[Records supplied — start]
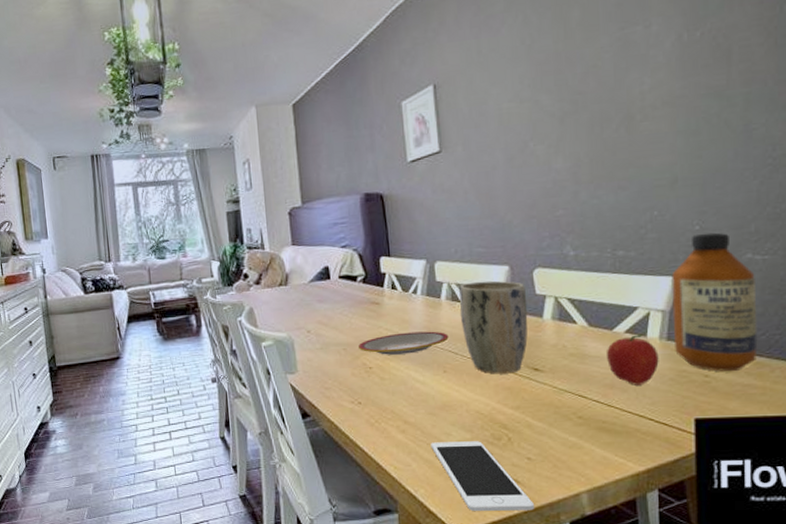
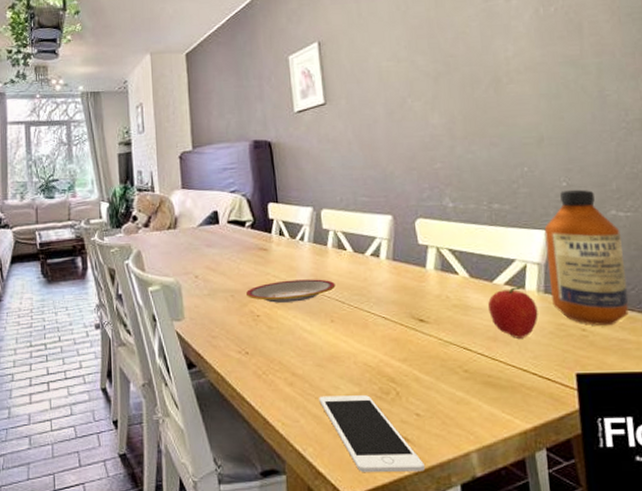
plant pot: present [459,280,528,374] -> none [345,229,412,325]

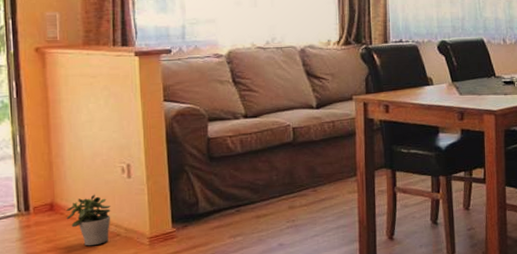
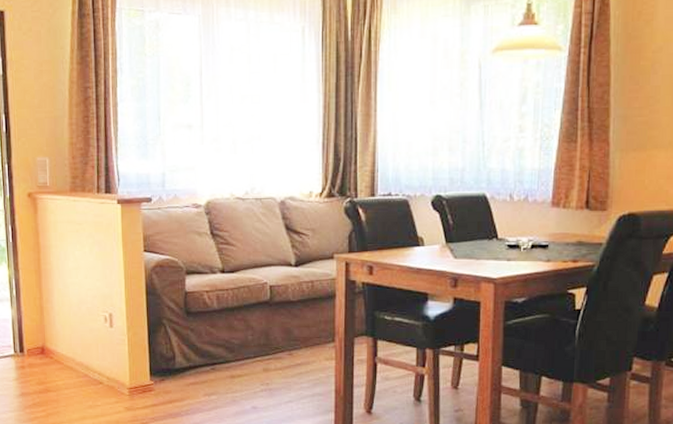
potted plant: present [65,194,111,246] -> none [55,341,95,392]

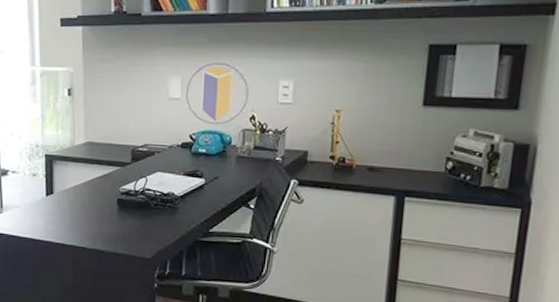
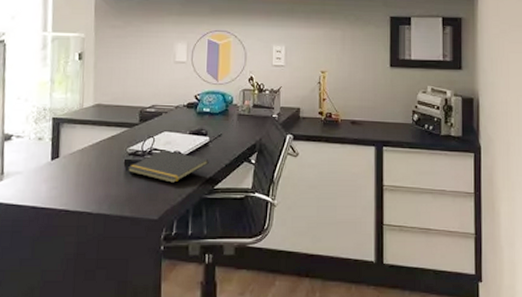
notepad: none [120,190,204,224] -> present [127,150,209,183]

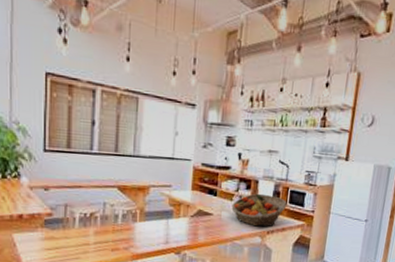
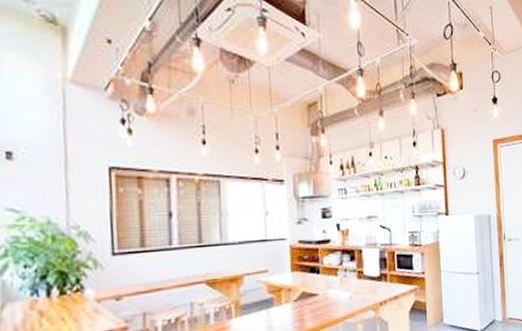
fruit basket: present [231,193,287,227] -> none [337,263,396,300]

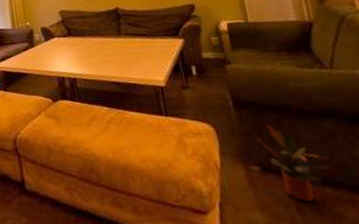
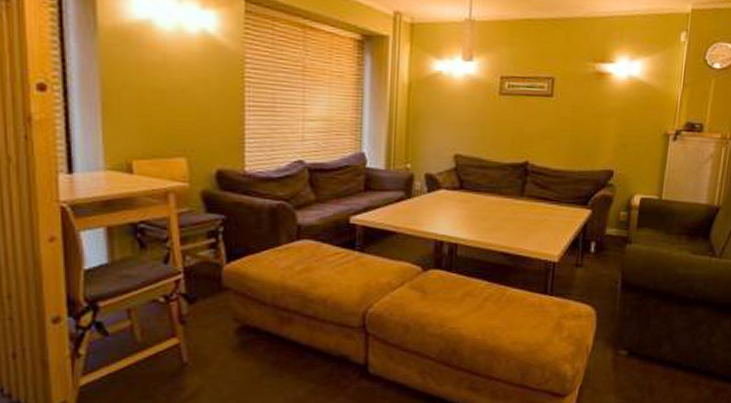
potted plant: present [257,125,332,201] -> none [633,310,690,384]

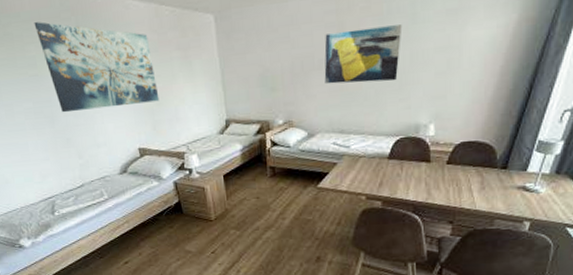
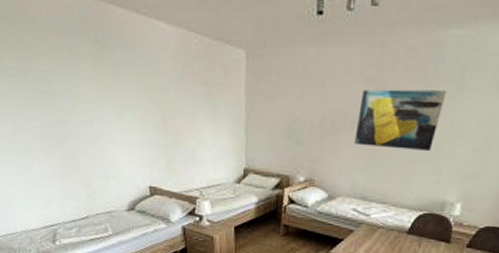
wall art: present [34,22,160,113] -> none [49,32,177,139]

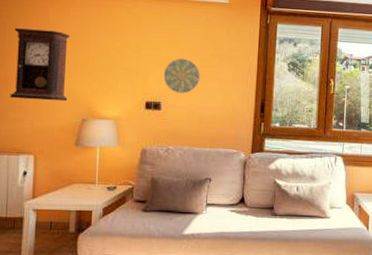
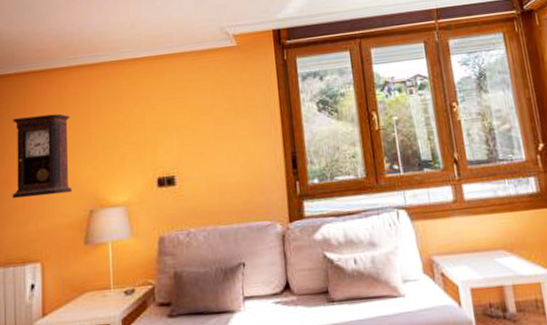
decorative plate: present [163,58,200,94] -> none [173,118,216,162]

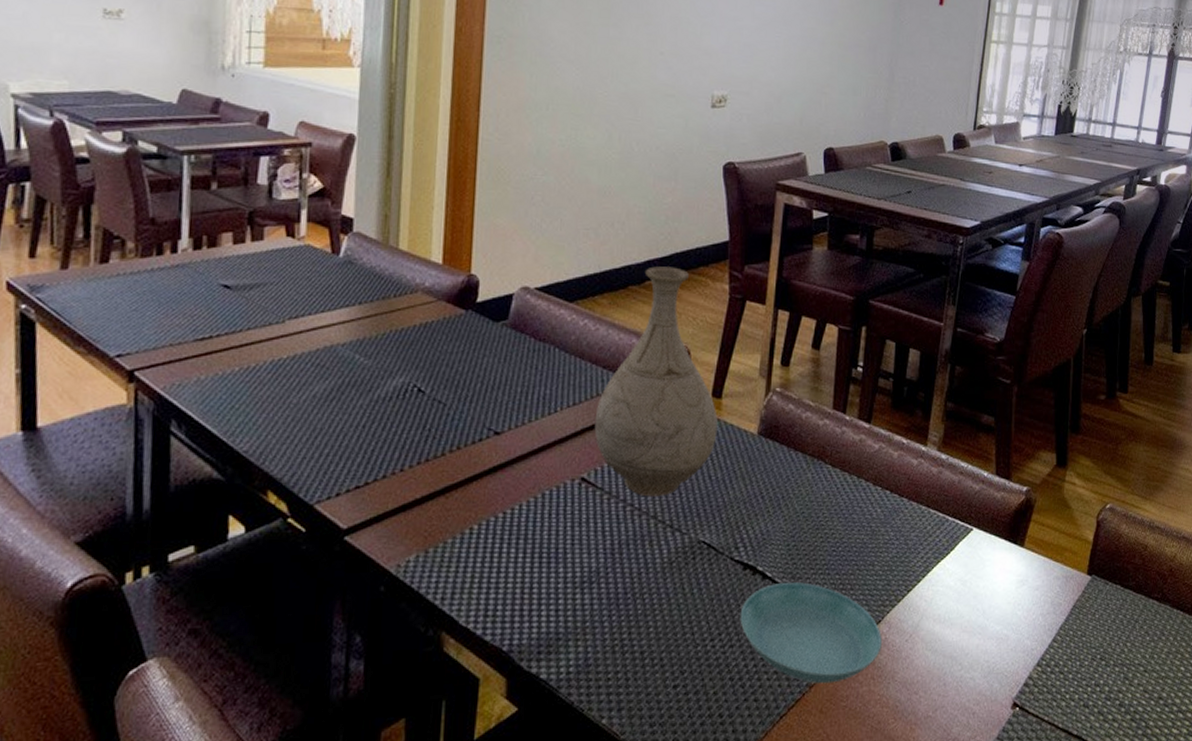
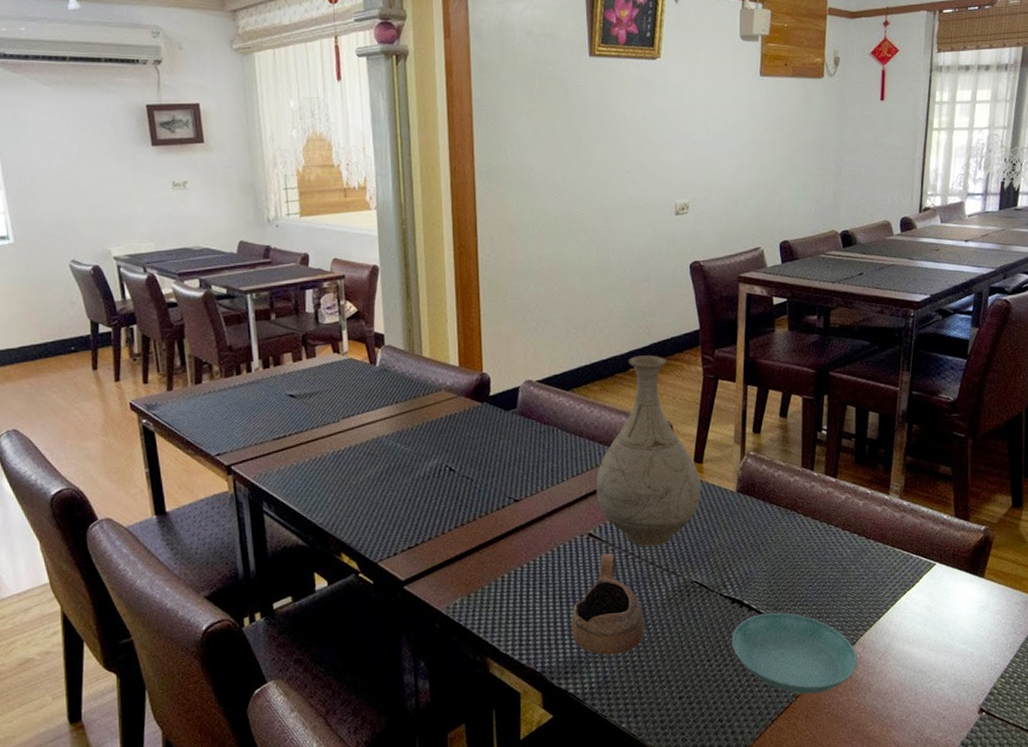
cup: none [550,503,640,631] -> present [571,553,645,655]

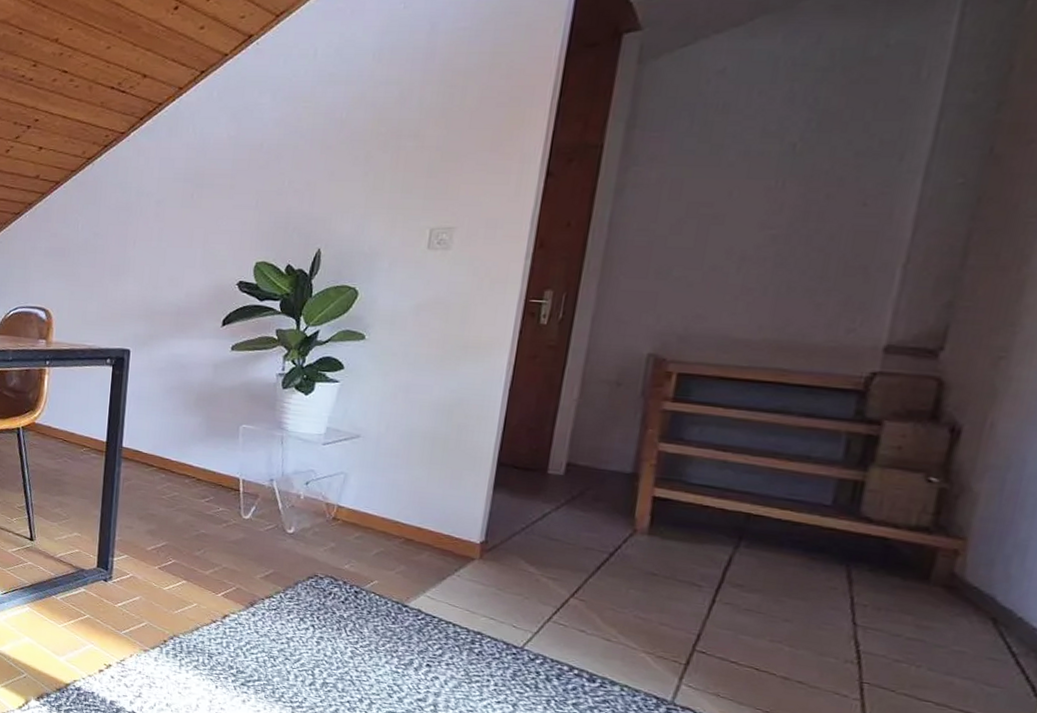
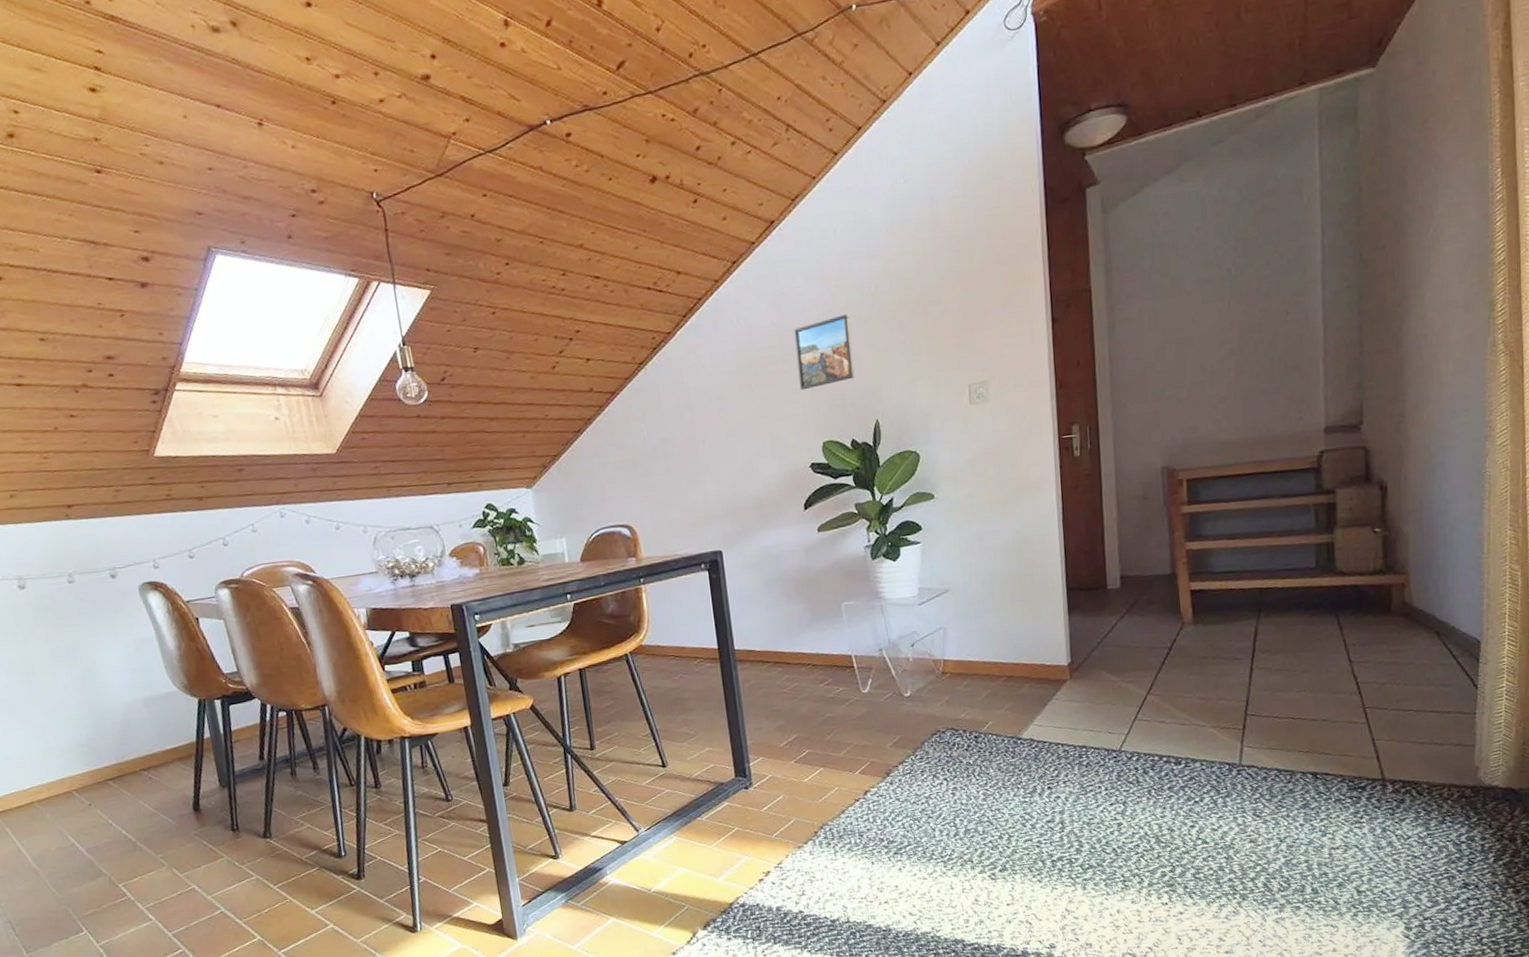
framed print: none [243,137,312,208] -> present [794,314,855,390]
[Records supplied — finish]
**Problem details**
Would you output each entry exactly and leave the pictures behind?

**Result of the task**
plant pot: present [459,280,528,374] -> none [345,229,412,325]

potted plant: present [65,194,111,246] -> none [55,341,95,392]

notepad: none [120,190,204,224] -> present [127,150,209,183]

fruit basket: present [231,193,287,227] -> none [337,263,396,300]

potted plant: present [257,125,332,201] -> none [633,310,690,384]

wall art: present [34,22,160,113] -> none [49,32,177,139]

decorative plate: present [163,58,200,94] -> none [173,118,216,162]

cup: none [550,503,640,631] -> present [571,553,645,655]

framed print: none [243,137,312,208] -> present [794,314,855,390]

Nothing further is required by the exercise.